Selected text>
^^^^^^^^
[XML-SIG] xmlproc bug ?

Martin v. Loewis martin@loewis.home.cs.tu-berlin.de
Thu, 6 Sep 2001 16:46:34 +0200


> Is the following behaviour a well known feature or a bug (or me deeply
> misunderstanding SAX)? It looks like xmlproc's Sax2 driver won't produce
> UTF-8 encoded text when parsing a iso-8859-1 encoded file.
> 
> The attached file demonstrates this. I tested it on python 1.5.2 and
> 2.1.1, using PyXML 0.6.6. 
> 
> I'll register this in the bugtracker if it turns out to be a bug. 

I think I got the full story now. xmlproc, in principle, was capable
of performing charset conversions itself. However,

1. To do so, one had to call set_data_charset on the parser. The SAX
   driver doesn't, you'll have to add

            parser.set_data_charset("utf-8")

   into drv_xmlproc.XmlprocDriver.parse.
^^^^^^^^
Record extracts>
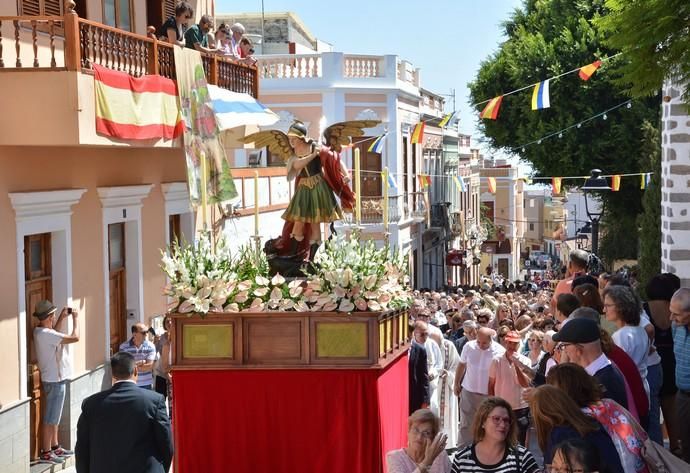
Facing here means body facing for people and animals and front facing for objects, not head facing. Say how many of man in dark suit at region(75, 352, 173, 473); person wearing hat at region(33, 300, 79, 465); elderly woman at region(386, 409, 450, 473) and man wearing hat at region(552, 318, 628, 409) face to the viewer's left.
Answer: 1

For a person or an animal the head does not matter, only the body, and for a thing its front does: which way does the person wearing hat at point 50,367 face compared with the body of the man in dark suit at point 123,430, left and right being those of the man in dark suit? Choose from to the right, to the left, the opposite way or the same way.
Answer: to the right

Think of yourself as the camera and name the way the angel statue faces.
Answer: facing the viewer and to the left of the viewer

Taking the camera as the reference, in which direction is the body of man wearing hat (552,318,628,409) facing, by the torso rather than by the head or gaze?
to the viewer's left

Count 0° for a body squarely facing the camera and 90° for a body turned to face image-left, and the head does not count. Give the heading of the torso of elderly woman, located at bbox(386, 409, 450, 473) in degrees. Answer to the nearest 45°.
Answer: approximately 0°

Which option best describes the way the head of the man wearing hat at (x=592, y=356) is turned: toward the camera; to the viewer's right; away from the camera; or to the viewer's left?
to the viewer's left

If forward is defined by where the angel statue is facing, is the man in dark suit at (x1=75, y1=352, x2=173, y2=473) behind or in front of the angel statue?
in front

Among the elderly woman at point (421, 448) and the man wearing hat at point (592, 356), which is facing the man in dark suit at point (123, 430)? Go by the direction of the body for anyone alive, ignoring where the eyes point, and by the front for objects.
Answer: the man wearing hat

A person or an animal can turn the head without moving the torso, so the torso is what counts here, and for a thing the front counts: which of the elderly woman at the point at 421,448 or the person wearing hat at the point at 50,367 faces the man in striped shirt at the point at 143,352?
the person wearing hat

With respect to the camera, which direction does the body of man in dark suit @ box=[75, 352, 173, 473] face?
away from the camera
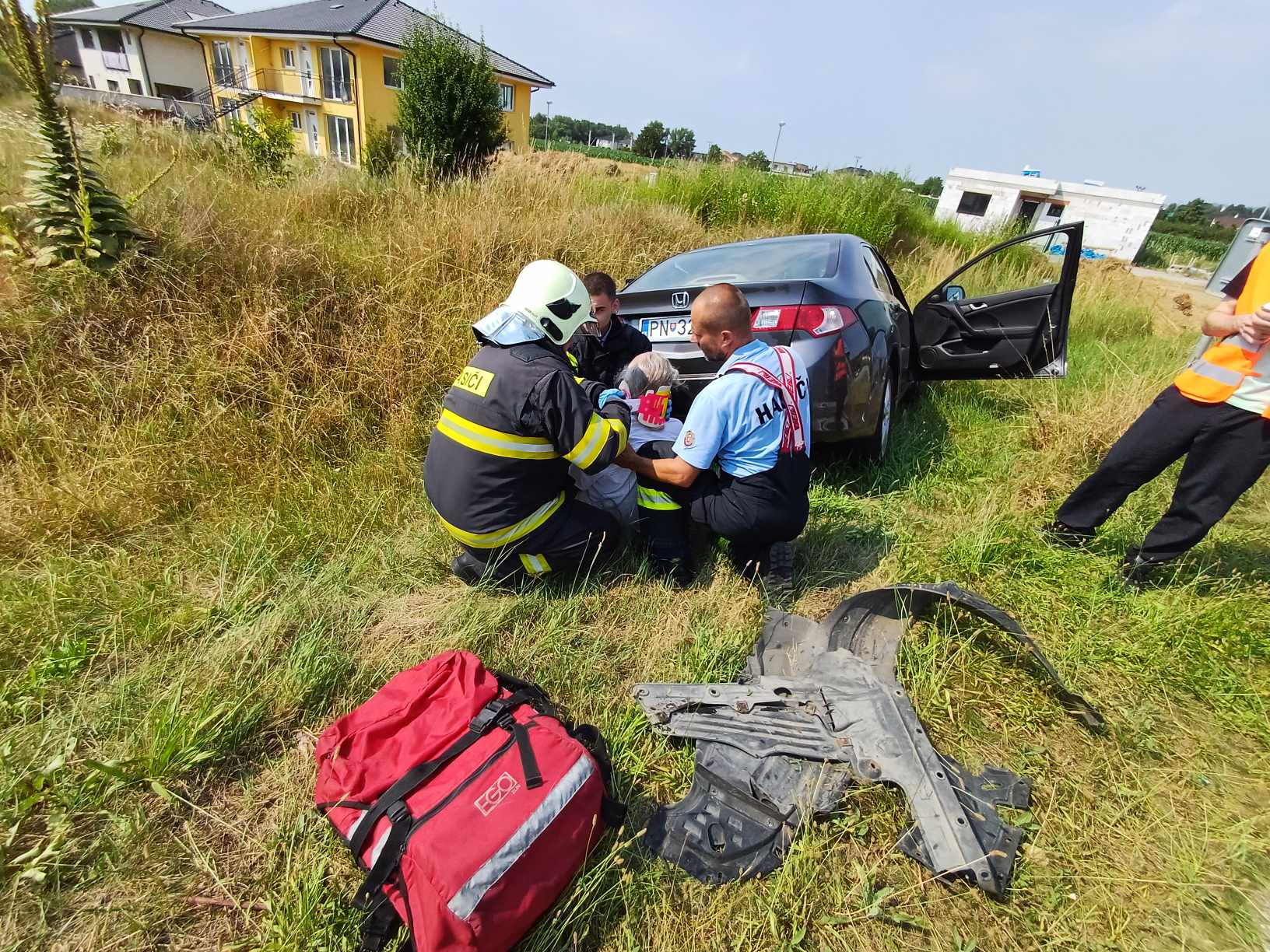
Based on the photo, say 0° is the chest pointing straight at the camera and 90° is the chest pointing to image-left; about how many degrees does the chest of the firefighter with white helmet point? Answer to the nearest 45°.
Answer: approximately 225°

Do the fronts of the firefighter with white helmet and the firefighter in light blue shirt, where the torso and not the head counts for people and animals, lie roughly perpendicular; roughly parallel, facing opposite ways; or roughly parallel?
roughly perpendicular

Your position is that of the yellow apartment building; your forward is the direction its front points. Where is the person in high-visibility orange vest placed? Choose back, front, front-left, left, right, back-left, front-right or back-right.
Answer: front-left

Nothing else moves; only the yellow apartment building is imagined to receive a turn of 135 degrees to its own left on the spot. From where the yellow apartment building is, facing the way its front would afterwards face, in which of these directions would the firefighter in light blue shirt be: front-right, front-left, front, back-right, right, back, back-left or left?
right

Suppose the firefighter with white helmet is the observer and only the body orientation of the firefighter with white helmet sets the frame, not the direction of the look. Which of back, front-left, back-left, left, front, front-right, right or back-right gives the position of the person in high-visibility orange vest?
front-right

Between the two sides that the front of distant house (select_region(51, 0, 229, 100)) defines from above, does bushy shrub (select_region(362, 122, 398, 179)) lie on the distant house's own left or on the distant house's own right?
on the distant house's own left

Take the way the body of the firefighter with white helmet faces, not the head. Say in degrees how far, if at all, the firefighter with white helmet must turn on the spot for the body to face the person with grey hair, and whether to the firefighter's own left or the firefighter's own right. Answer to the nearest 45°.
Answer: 0° — they already face them

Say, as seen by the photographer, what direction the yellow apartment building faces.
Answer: facing the viewer and to the left of the viewer

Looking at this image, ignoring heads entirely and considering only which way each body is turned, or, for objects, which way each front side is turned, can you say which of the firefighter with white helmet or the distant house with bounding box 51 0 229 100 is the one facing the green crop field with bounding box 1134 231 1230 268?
the firefighter with white helmet

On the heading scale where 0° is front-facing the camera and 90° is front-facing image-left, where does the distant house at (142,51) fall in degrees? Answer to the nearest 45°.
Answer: approximately 45°

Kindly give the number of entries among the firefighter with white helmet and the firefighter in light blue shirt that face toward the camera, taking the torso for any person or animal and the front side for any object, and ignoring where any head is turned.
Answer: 0

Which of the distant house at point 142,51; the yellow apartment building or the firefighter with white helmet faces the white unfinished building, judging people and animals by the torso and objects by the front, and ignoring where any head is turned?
the firefighter with white helmet

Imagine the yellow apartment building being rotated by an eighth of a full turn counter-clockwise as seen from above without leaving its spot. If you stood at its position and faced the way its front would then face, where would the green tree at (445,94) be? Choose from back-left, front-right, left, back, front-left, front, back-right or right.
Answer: front

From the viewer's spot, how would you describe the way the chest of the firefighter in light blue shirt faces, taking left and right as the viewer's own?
facing away from the viewer and to the left of the viewer

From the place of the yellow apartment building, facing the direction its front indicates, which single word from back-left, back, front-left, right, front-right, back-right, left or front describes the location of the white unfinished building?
back-left

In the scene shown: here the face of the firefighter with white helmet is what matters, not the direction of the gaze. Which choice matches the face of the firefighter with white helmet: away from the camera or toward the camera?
away from the camera

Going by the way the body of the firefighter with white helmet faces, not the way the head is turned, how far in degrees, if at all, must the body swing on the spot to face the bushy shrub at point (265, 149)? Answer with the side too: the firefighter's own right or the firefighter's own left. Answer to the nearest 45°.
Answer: approximately 90° to the firefighter's own left

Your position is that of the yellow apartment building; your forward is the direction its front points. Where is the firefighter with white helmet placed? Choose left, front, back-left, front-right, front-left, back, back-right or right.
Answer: front-left
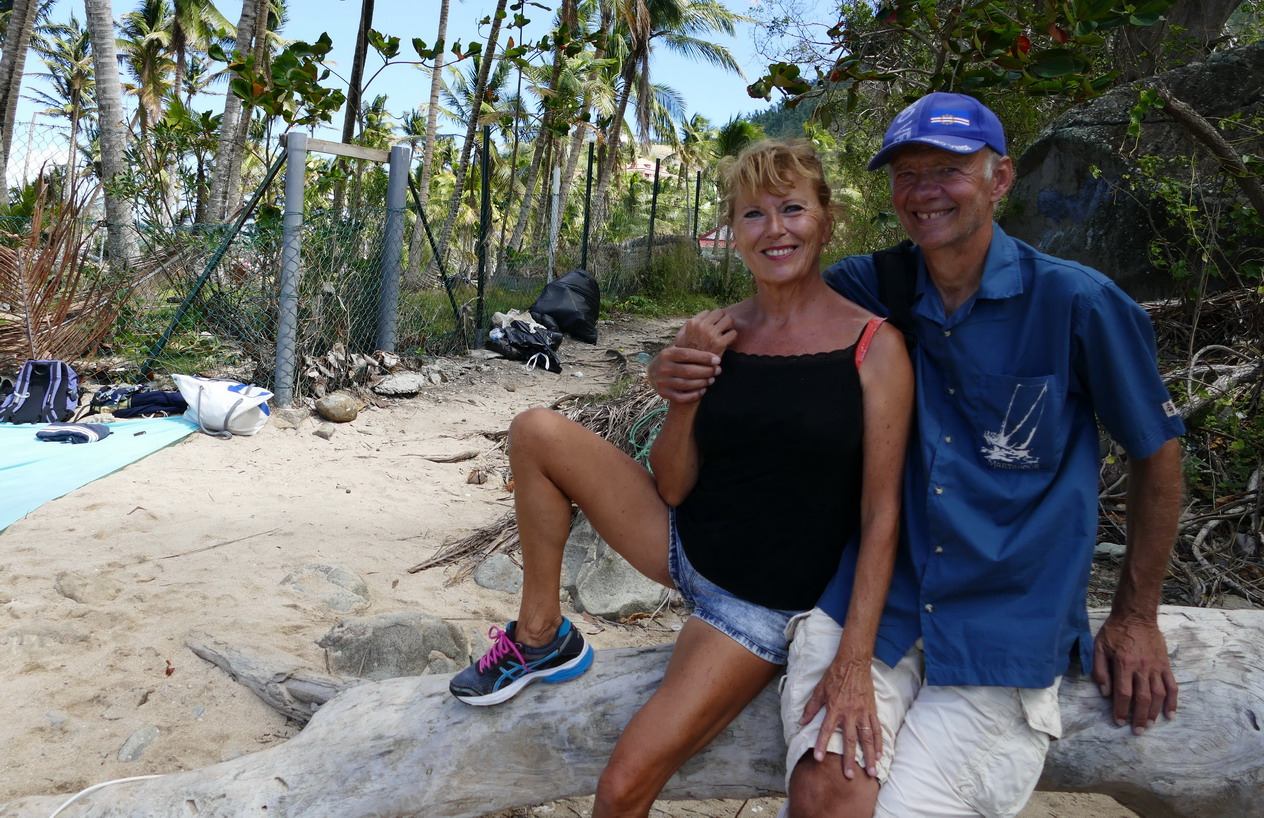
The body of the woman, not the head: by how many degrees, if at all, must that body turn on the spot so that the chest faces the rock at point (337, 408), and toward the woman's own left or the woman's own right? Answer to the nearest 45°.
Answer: approximately 90° to the woman's own right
^^^^^^^^
Exercise instructions> In the xmlproc post, reproduce word for word the passage from "Martin v. Loewis" up to and including "using PyXML 0.6.6.".

Answer space>
Martin v. Loewis martin@loewis.home.cs.tu-berlin.de
Thu, 6 Sep 2001 16:46:34 +0200


> Is the following behaviour a well known feature or a bug (or me deeply
> misunderstanding SAX)? It looks like xmlproc's Sax2 driver won't produce
> UTF-8 encoded text when parsing a iso-8859-1 encoded file.
> 
> The attached file demonstrates this. I tested it on python 1.5.2 and
> 2.1.1, using PyXML 0.6.6.